The Government has already taken action to give businesses the flexibility and space they need to repay their loans. Under the Bounce Back loan scheme no repayments are due from the borrower for the first 12 months of the loan, and the Government covers the first 12 months of interest payments charged to the business by the lender.

In order to give businesses further support in making their repayments, the Government announced “Pay as You Grow” (PAYG) options. PAYG will give businesses the option to repay their Bounce Back loan over ten years. This will reduce their average monthly repayments on the loan by almost half. Businesses will also have the option to move temporarily to interest-only payments for periods of up to six months (an option which they can use up to three times). They can also pause their repayments entirely for up to six months – and given the continued challenges businesses are facing, the Government opted to enable borrowers to make use of this option from the first repayment, which means that businesses can choose to make no payments on their loans until 18 months after they originally took them out. If borrowers want to take advantage of this option, they should notify their lender when they are contacted about their repayments.

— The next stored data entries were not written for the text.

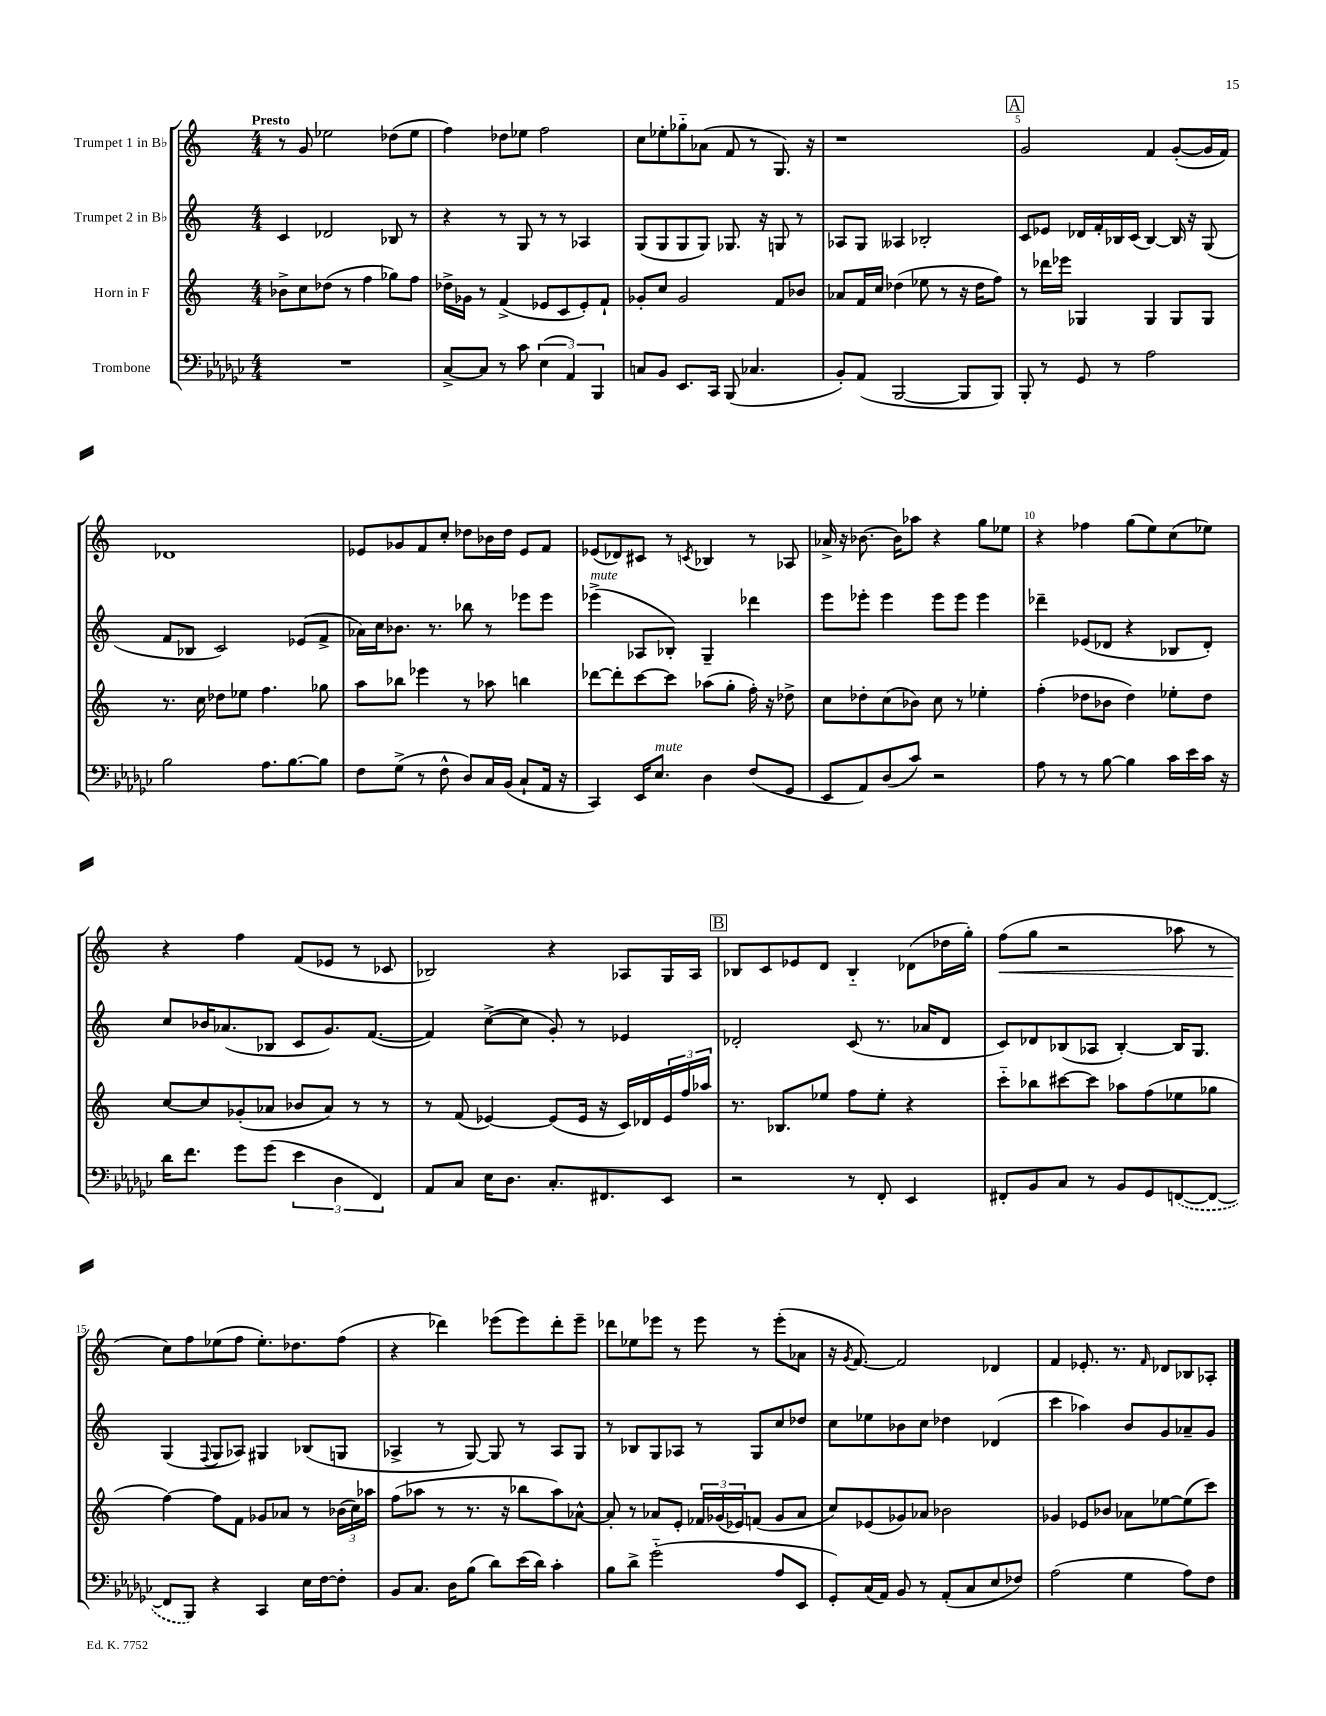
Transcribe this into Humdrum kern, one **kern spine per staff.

**kern	**kern	**kern	**kern	**dynam
*part4	*part3	*part2	*part1	*part1
*staff4	*staff3	*staff2	*staff1	*staff1
*I"Trombone	*I"Horn in F	*I"Trumpet 2 in B♭	*I"Trumpet 1 in B♭	*
*clefF4	*clefG2	*clefG2	*clefG2	*
*k[b-e-a-d-g-c-]	*k[]	*k[]	*k[]	*
*M4/4	*M4/4	*M4/4	*M4/4	*
=1	=1	=1	=1	=1
!	!	!	!LO:TX:a:B:t=Presto	!
1r	8b-X^\L	4c/	8r	.
.	8cc\	.	8g/	.
.	(8dd-X\J	2d-X/	2ee-X\	.
.	8r	.	.	.
.	4ff\	.	.	.
.	8gg-X\L)	8B-X/	(8dd-X\L	.
.	8ff\J	8r	8ee-\J	.
=2	=2	=2	=2	=2
[8C-^/L	16dd-X^\LL	4r	4ff\)	.
.	16g-X\JJ	.	.	.
8C-/J]	8r	.	.	.
8r	(4f^/	8r	8dd-X\L	.
8c-\	.	8G/	8ee-X\J	.
(6E-\	8e-X/L	8r	2ff\	.
.	8c/	8r	.	.
6AA-/)	.	.	.	.
.	8e-'/)	4A-X/	.	.
6BBB-/	.	.	.	.
.	8f`/J	.	.	.
=3	=3	=3	=3	=3
8Cn/L	8g-X'/L	(8G/L	8cc\L	.
8BB-/J	8cc/J	8G/	8ee-X'\	.
8.EE-/L	2g-/	8G/	8gg-X\	.
.	.	8G/J)	(8a-X\J	.
16CC-/Jk	.	.	.	.
(8BBB-/	.	8.G-X/	8f/	.
4.C-X/	.	.	8r	.
.	.	16r	.	.
.	8f/L	8Gn/	8.G/)	.
.	8b-X/J	8r	.	.
.	.	.	16r	.
=4	=4	=4	=4	=4
8BB-'/L)	8a-X/L	8A-X/L	1r	.
(8AA-/J	16f/L	8G/J	.	.
.	16cc/JJ	.	.	.
[2BBB-/	(4dd-X\	4A--X/	.	.
.	8ee-X\	2B-X'/	.	.
.	8r	.	.	.
8BBB-/L]	16r	.	.	.
.	16dd-\KL	.	.	.
8BBB-/J)	8ff\J)	.	.	.
!!LO:REH:place=s1:t=A
=5	=5	=5	=5	=5
8BBB-'/	8r	8c/L	2g/	.
8r	16ddd-X\LL	8e-X/J	.	.
.	16eee-X\JJ	.	.	.
8GG-/	4G-X/	16d-X/LL	.	.
.	.	16f'/	.	.
8r	.	16B-X/	.	.
.	.	(16c/JJ	.	.
2A-\	4G-/	[4B-/)	4f/	.
.	8G-/L	16B-/]	([8g'/L	.
.	.	16r	.	.
.	8G-/J	(8G/	16g/L]	.
.	.	.	16f/JJ)	.
!!LO:LB:g=z
=6	=6	=6	=6	=6
2B-\	8.r	8f/L	1d-X	.
.	.	8B-X/J	.	.
.	16cc\	.	.	.
.	8dd-X\L	2c/)	.	.
.	8ee-X\J	.	.	.
8.A-\L	4.ff\	.	.	.
[8.B-\	.	.	.	.
.	.	(8e-X/L	.	.
8B-\J]	8gg-X\	8f^/J	.	.
=7	=7	=7	=7	=7
8F\L	8aa\L	16a-X\LL)	8e-X/L	.
.	.	16cc\J	.	.
(8G-^\J	8bb-X\J	8.b-X\J	8g-X/	.
8r	4eee-X\	.	8f/	.
.	.	8.r	.	.
8F^^\	.	.	8cc'/J	.
8D-/L)	8r	8bb-X\	8dd-X\L	.
16C-/L	8aa-X\	8r	16b-X\L	.
(16BB-/JJ	.	.	16dd-\JJ	.
8C-`/L	4bbn\	8eee-X\L	8e-/L	.
16AA-/Jk	.	8eee-\J	8f/J	.
16r	.	.	.	.
=8	=8	=8	=8	=8
!	!	!LO:TX:a:i:t=mute	!	!
4CC-/)	[8ddd-X\L	(4eee-X^\	(8e-X/L	.
.	8ddd-'\]	.	8d-X/)	.
16EE-/KL	[8ccc\	8A-X/L	8c#X/J	.
!LO:TX:a:i:t=mute	!	!	!	!
8.E-/J	.	.	.	.
.	8ccc\J]	8B-X'/J)	8r	.
.	.	.	8qcn/	.
4D-\	(8aa-X\L	4G~/	4B-X/	.
.	8gg'\J	.	.	.
(8F/L	16ff'\)	4ddd-X\	8r	.
.	16r	.	.	.
8GG-/J	8dd-X^\	.	8A-X/	.
=9	=9	=9	=9	=9
8EE-/L	8cc\L	8eee\L	16a-X^/	.
.	.	.	16r	.
8AA-/)	8dd-X'\	8eee-X'\J	[8.b-X\	.
(8D-/	(8cc\	4eee-\	.	.
.	.	.	16b-\KL]	.
8c-/J)	8b-X\J)	.	8aa-X\J	.
2r	8cc\	8eee-\L	4r	.
.	8r	8eee-\J	.	.
.	4ee-X'\	4eee-\	8gg\L	.
.	.	.	8ee-X\J	.
=10	=10	=10	=10	=10
8A-\	(4ff'\	4ddd-X~\	4r	.
8r	.	.	.	.
8r	8dd-X\L	(8e-X/L	4ff-X\	.
[8B-\	8b-X\J	8d-X/J	.	.
4B-\]	4dd-\)	4r	(8gg\L	.
.	.	.	8ee\)	.
16c-\LL	8ee-X'\L	8B-X/L	(8cc\	.
16e-\	.	.	.	.
16c-\JJ	8dd-\J	8d-'/J)	8ee-X\J)	.
16r	.	.	.	.
!!LO:LB:g=z
=11	=11	=11	=11	=11
16d-\KL	[8cc/L	8cc/L	4r	.
8.f\J	.	.	.	.
.	8cc/]	16b-X/K	.	.
.	.	(8.a-X/	.	.
8g-\L	(8g-X'/	.	4ff\	.
(8g-\J	8a-X/J	8B-X/J	.	.
6e-\	8b-X/L	8c/L	(8f/L	.
.	8a-/J)	8.g/)	8e-X/J	.
6D-\	.	.	.	.
.	8r	.	8r	.
.	.	([8.f/J	.	.
6FF/)	.	.	.	.
.	8r	.	8c-X/	.
=12	=12	=12	=12	=12
8AA-/L	8r	4f/])	2B-X/)	.
8C-/J	(8f/	.	.	.
16E-\KL	[4e-X/)	([8cc^\L	.	.
8.D-\J	.	.	.	.
.	.	8cc\J]	.	.
8.C-'/L	(8e-/L]	8g'/)	4r	.
.	16e-/Jk	8r	.	.
8.FF#X/	16r	.	.	.
.	16c/LL)	4e-X/	8A-X/L	.
.	16d-X/	.	.	.
8EE-/J	24e-/	.	16G/L	.
.	24ff/	.	.	.
.	.	.	16A-/JJ	.
.	24aa-X/JJ	.	.	.
!!LO:REH:place=s1:t=B
=13	=13	=13	=13	=13
2r	8.r	2d-X'/	8B-X/L	.
.	.	.	8c/	.
.	8.B-X/L	.	.	.
.	.	.	8e-X/	.
.	8ee-X/J	.	8d/J	.
8r	8ff\L	(8c/	4B-/	.
8FF'/	8ee-'\J	8.r	.	.
4EE-/	4r	.	(8d-X\L	.
.	.	16a-X/KL	.	.
.	.	8d-/J	16dd-X\L	.
.	.	.	16gg'\JJ)	.
=14	=14	=14	=14	=14
!	!	!	!	!LO:HP:b
8FF#X'/L	8ccc\L	8c/L)	(8ff\L	<
8BB-/	8bb-X\	8d-X/	8gg\J	.
8C-/J	[8ccc#X\	(8B-X/	2r	.
8r	8ccc#\J]	8A-X/J	.	.
8BB-/L	8aa-X\L	[4B-'/)	.	.
8GG-/	(8ff\	.	.	.
([8FFn/	8ee-X\	16B-/KL]	8aa-X\	.
.	.	8.G/J	.	.
8FF/J_	8gg-X\J	.	8r	.
!!LO:LB:g=z
=15	=15	=15	=15	=15
8FF/L]	[4ff\)	(4G/	8cc\L)	.
8BBB-/J)	.	.	8ff\	[
.	.	8qqF/	.	.
4r	8ff\L]	8G/L	(8ee-X\	.
.	8f\J	8A-X/J)	8ff\J	.
4CC-/	8g-X/L	4G#X/	8.ee-'\L)	.
.	8a-X/J	.	.	.
.	.	.	8.dd-X\	.
16E-\LL	8r	(8B-X/L	.	.
[16F\J	.	.	.	.
8F'\J]	(24b-X\LL	8Gn/J	(8ff\J	.
.	24cc\)	.	.	.
.	24aa-X\JJ	.	.	.
=16	=16	=16	=16	=16
8BB-/L	(8ff\L	4A-X^/	4r	.
8.C-/J	8aa-X\J	.	.	.
.	8r	8r	4ddd-X\)	.
16D-\KL	.	.	.	.
(8B-\J	8.r	[8G/)	.	.
8d-\L)	.	8G/]	(8eee-X\L	.
.	16r	.	.	.
(16e-\L	8bb-X\L	8r	8eee-\)	.
16d-\JJ)	.	.	.	.
4c-'\	8aa-\)	8A-/L	8ddd-'\	.
.	[8a-X^^\J	8G/J	8eee-~\J	.
=17	=17	=17	=17	=17
8B-\L	8a-'/]	8r	8ddd-X\L	.
8d-^\J	8r	8B-X/L	8ee-X\	.
(2g-\	8a-X/L	8G/	8eee-X\J	.
.	8e'/J	8A-X/J	8r	.
.	24f-X/LL	8r	8eee-\	.
.	(24g-X/	.	.	.
.	24e-X/J)	.	.	.
.	(8fn/J	8G/L	8r	.
8A-/L	8g-/L	8cc/	(8eee-'\L	.
8EE-/J	8a-/J	8dd-X/J	8a-X\J	.
=18	=18	=18	=18	=18
8GG-'/L)	8cc/L)	8cc\L	16r	.
.	.	.	8qg/	.
.	.	.	[8.f/)	.
(16C-/L	(8e-X/	8ee-X\	.	.
16AA-/JJ)	.	.	.	.
8BB-/	8g-X/)	8b-X\	2f/]	.
8r	8a-X/J	8cc\J	.	.
(8AA-'/L	2b-X\	4dd-X\	.	.
8C-/	.	.	.	.
8E-/	.	(4d-X/	4d-X/	.
8F-X/J)	.	.	.	.
=19	=19	=19	=19	=19
(2A-\	4g-X/	4ccc\	4f/	.
.	8e-X/L	4aa-X\)	8.e-X'/	.
.	8b-X/J	.	.	.
.	.	.	8.r	.
4G-\	8a-X\L	8b/L	.	.
.	.	.	16qqf/	.
.	[8ee-X\	8g/	8d-X/L	.
8A-\L)	(8ee-\]	8a-X~/	8B-X/	.
8F\J	8ccc\J)	8g/J	8A-X'/J	.
==	==	==	==	==
*-	*-	*-	*-	*-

Furthermore, the Government have amended the CBILS rules to allow lenders to extend loan terms from six to a maximum of ten years where the borrower is in difficulty and where the lender judges that an extension would help their situation. I should be clear that CBILS term extensions will be offered at the discretion of lenders, unlike the “Pay As You Grow” options for Bounce Back loans. Any business concerned about their ability to repay their finance should discuss this with their lender in the first instance.